[Entries drawn from a collection]
*** Begin section ***

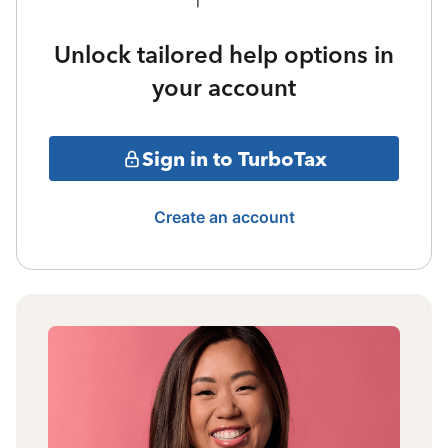
Unlock tailored help options in
your account
Sign in to TurboTax
Create an account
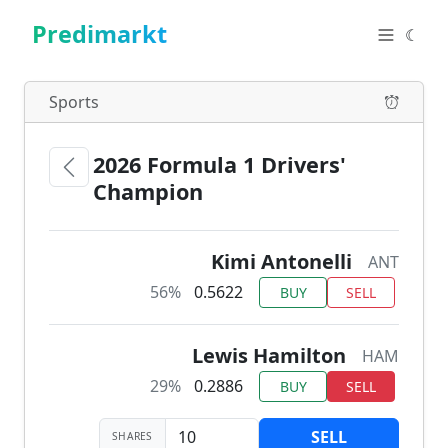
Predimarkt
☾
Sports
2026 Formula 1 Drivers'
Champion
Kimi Antonelli
ANT
56%
0.5622
BUY
SELL
Lewis Hamilton
HAM
29%
0.2886
BUY
SELL
SELL
SHARES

*** End section ***

• [Problem description]: Recast these lines as a JSON list of strings, one string per line, skipping blank lines. Leave the pictures out of the list.

• [Exercise result]:
[
  "Unlock tailored help options in",
  "your account",
  "Sign in to TurboTax",
  "Create an account",
  "Predimarkt",
  "☾",
  "Sports",
  "2026 Formula 1 Drivers'",
  "Champion",
  "Kimi Antonelli",
  "ANT",
  "56%",
  "0.5622",
  "BUY",
  "SELL",
  "Lewis Hamilton",
  "HAM",
  "29%",
  "0.2886",
  "BUY",
  "SELL",
  "SELL",
  "SHARES"
]